The term “curtain wall” evokes a plane of insufficient material to form a solid, a wall made from glass. Mullions began shrinking to imperceptible dimensions since Mies’ Barcelona Pavilion of 1929, culminating in the current infatuation for butt glazing, the joint between glass panes limited to a bead of silicone. Curtain walls are irrevocably associated with the skyscraper, the city, and the panoramic views through the expanse of glass.
There is an archaic definition, an almost directly opposite meaning. In the Middle Ages, a curtain wall was the “the plain wall of a fortified place; the part of the wall which connects two bastions, towers, gates, or similar structures” (first referenced in 1569, according to the Oxford English Dictionary). Associated with curtain fire, or the rapid shelling to prevent enemy advance, the curtain wall was the outermost cover, the first layer of a castle’s defense.
The towne was well manned… and the curten of suche height and thicknes that the besieged with great ease became victors.
(Thomas Stocker, Diodorus Siculus, 1569)
Architects man defenses with technology in place or armies. The component material of glass is silica; sand, but not the sand of most coastal beaches. Glass is fine quartz sand with other elements (about 30% by weight) including sodium carbonate, lime, and aluminum oxide. It seems impossible that heating a handful of rock grains transform it into liquid, clear and cold. Holding a fragment of glass does inspire care for the fragile and intemperate matter, as if it may continue to melt (which it does – a promise evidenced over the long life span of many a Victorian glass lite.) The more likely demise will be to shatter into dangerous and splintered shards. Glass was first devised in Mesopotamia over 5,000 years ago for pottery glazes, tools and jewelry. Egyptians created glass drinking vessels, leading to the Romans’ experimentation with cast glass to fill wall openings.
Modern construction uses glass less discriminately. Reliant on materials such as polycarbonate, frames can approach impossible thinness with windows of great spans. Although it still allows views, glass may now do much more: generate electricity through thin-film solar collectors, reduce heat gain and ultraviolet rays, create patterns through shape or sandblasting, and eliminate views into private spaces. Glass with plastic interlayers can bounce back after impact with a 2x4, even launched at 100 miles per hour.
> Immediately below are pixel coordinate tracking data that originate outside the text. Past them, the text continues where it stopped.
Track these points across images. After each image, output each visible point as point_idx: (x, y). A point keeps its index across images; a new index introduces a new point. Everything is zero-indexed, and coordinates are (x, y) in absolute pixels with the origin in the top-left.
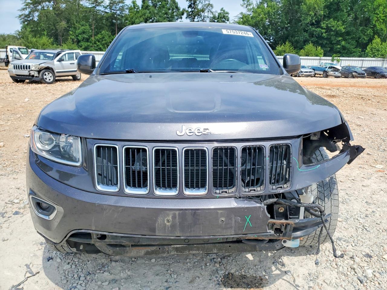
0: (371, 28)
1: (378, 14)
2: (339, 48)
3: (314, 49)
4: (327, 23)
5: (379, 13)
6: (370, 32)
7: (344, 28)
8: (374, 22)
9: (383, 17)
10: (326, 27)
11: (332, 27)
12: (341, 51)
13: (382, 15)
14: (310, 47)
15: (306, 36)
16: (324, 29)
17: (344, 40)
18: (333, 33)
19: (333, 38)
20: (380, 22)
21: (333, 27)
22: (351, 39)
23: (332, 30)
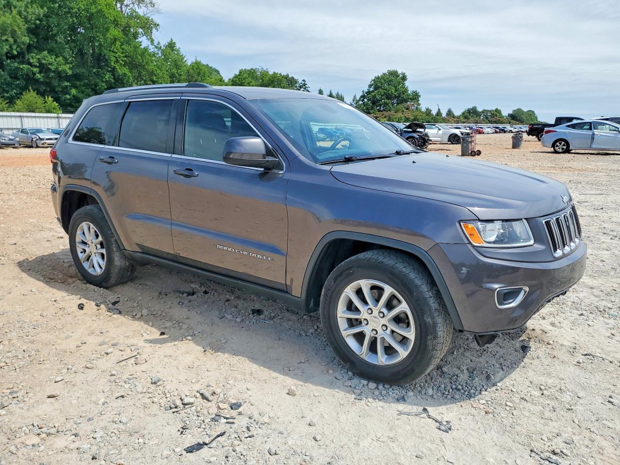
0: (109, 71)
1: (117, 53)
2: (69, 100)
3: (40, 100)
4: (38, 57)
5: (116, 51)
6: (109, 78)
7: (69, 69)
8: (112, 64)
9: (123, 57)
10: (38, 65)
11: (49, 64)
12: (73, 103)
13: (122, 55)
14: (31, 96)
15: (5, 77)
16: (36, 66)
17: (74, 88)
18: (53, 74)
19: (55, 83)
20: (121, 64)
21: (51, 64)
22: (83, 86)
23: (50, 69)
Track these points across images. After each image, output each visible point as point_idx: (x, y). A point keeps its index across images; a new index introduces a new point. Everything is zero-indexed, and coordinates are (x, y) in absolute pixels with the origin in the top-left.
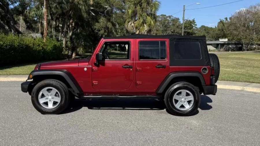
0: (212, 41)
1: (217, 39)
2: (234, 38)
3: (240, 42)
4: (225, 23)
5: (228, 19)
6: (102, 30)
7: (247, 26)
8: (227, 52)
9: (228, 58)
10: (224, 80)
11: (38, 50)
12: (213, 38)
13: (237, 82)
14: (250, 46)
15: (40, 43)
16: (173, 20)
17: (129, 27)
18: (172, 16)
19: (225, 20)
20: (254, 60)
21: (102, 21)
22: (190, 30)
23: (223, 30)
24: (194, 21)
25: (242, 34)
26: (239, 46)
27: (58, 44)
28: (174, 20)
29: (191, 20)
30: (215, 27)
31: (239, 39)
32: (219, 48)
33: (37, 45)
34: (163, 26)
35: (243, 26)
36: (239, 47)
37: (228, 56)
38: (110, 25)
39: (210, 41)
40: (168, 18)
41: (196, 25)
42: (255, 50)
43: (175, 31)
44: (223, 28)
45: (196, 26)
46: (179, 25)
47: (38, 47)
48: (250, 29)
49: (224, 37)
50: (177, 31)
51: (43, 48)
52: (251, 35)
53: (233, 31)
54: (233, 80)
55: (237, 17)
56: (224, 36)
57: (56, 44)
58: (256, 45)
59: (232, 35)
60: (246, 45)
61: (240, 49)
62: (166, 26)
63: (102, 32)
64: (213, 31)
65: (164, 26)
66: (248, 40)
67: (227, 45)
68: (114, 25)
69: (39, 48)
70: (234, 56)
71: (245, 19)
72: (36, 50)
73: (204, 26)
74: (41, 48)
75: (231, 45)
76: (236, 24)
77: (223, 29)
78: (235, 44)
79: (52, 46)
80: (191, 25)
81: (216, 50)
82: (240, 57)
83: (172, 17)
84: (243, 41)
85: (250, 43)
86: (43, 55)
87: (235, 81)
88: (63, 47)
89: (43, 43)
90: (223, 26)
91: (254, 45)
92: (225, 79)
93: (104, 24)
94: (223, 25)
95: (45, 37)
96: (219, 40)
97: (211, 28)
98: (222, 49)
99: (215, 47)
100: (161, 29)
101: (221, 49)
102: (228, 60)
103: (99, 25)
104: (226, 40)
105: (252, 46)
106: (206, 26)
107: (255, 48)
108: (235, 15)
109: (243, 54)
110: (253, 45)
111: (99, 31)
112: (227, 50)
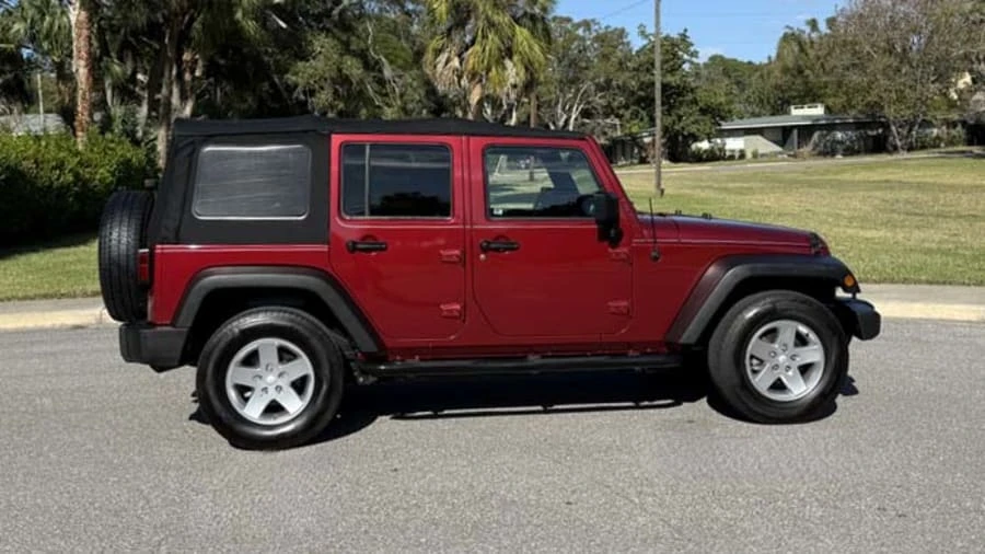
0: (759, 115)
1: (780, 108)
2: (854, 102)
3: (878, 114)
4: (808, 41)
5: (823, 27)
6: (322, 88)
7: (899, 50)
8: (828, 161)
9: (841, 185)
10: (893, 281)
11: (56, 184)
12: (763, 107)
13: (948, 287)
14: (917, 133)
15: (62, 155)
16: (601, 39)
17: (442, 73)
18: (593, 20)
19: (807, 29)
20: (953, 187)
21: (320, 53)
22: (673, 75)
23: (801, 72)
24: (684, 37)
25: (883, 82)
26: (875, 133)
27: (137, 156)
28: (606, 34)
29: (674, 35)
30: (770, 58)
31: (872, 107)
32: (792, 143)
33: (54, 163)
34: (563, 64)
35: (885, 52)
36: (873, 136)
37: (839, 177)
38: (353, 68)
39: (752, 120)
40: (580, 32)
41: (695, 54)
42: (938, 146)
43: (611, 80)
44: (801, 63)
45: (694, 60)
46: (626, 57)
47: (58, 172)
48: (914, 64)
49: (807, 99)
50: (620, 83)
51: (77, 175)
52: (919, 87)
53: (847, 73)
54: (930, 279)
55: (861, 16)
56: (808, 97)
57: (129, 155)
58: (942, 125)
59: (844, 89)
60: (901, 127)
61: (879, 146)
62: (573, 63)
63: (324, 97)
64: (762, 76)
65: (566, 62)
66: (909, 108)
67: (825, 132)
68: (370, 66)
69: (62, 179)
70: (862, 176)
71: (892, 22)
72: (50, 186)
73: (721, 58)
74: (70, 178)
75: (840, 131)
76: (856, 44)
77: (799, 67)
78: (858, 125)
79: (115, 166)
80: (675, 55)
81: (780, 153)
82: (890, 177)
83: (596, 27)
84: (890, 112)
85: (919, 120)
86: (76, 207)
87: (938, 283)
88: (160, 170)
89: (77, 153)
90: (803, 55)
91: (934, 126)
92: (896, 278)
93: (330, 63)
94: (802, 50)
95: (82, 131)
96: (787, 113)
97: (750, 63)
98: (807, 149)
99: (775, 142)
100: (557, 76)
101: (801, 150)
102: (846, 194)
103: (311, 71)
104: (819, 111)
105: (928, 131)
106: (728, 56)
107: (939, 138)
108: (851, 10)
109: (896, 164)
110: (929, 127)
111: (312, 93)
112: (829, 151)
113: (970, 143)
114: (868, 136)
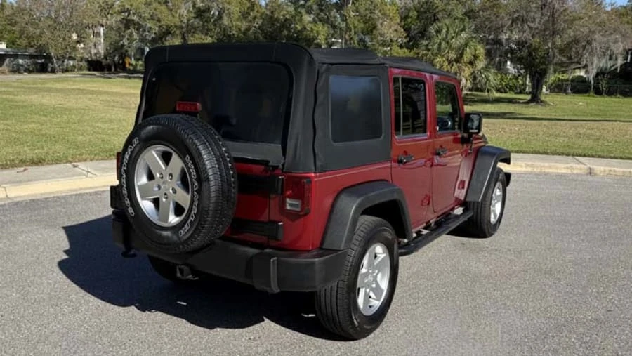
8: (17, 76)
26: (40, 61)
31: (43, 47)
36: (40, 63)
42: (74, 71)
60: (58, 59)
61: (43, 69)
66: (63, 49)
67: (12, 59)
75: (23, 59)
78: (31, 57)
84: (52, 51)
104: (3, 46)
107: (74, 66)
112: (16, 70)
113: (89, 70)
114: (37, 63)
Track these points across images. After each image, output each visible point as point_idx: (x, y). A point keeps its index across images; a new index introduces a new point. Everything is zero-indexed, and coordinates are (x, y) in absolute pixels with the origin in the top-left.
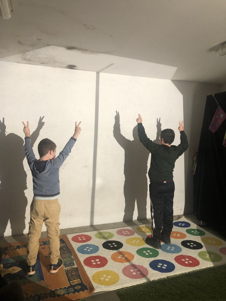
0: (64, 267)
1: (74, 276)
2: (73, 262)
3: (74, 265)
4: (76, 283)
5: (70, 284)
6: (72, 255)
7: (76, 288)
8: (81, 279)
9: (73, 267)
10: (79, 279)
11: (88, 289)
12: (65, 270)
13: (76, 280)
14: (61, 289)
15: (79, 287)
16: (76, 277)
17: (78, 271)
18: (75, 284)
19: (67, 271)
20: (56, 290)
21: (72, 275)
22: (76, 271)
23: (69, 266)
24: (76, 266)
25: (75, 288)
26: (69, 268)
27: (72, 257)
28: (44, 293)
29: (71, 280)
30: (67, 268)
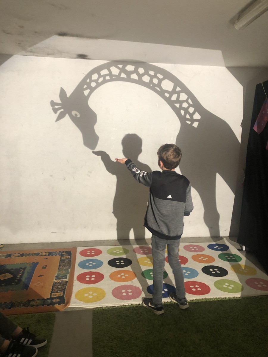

Although the UAE has just announced limitations on the use of unshaded glass for new structures in Dubai, glass is one of the most sustainable products available. Fabricated widely and requiring very little of scarce mineral resources, glass is endlessly recyclable without loss of quality. But glass must be treated with respect. Glazed openings must provide views and daylighting, promote thermal comfort and enhanced ventilation, and provide protection from exterior threats. Double-wall facades may guide innovative design for all-glass cladding – harkening back to the original, protective definition of a curtain wall - the enemy now transformed into high energy use and emissions.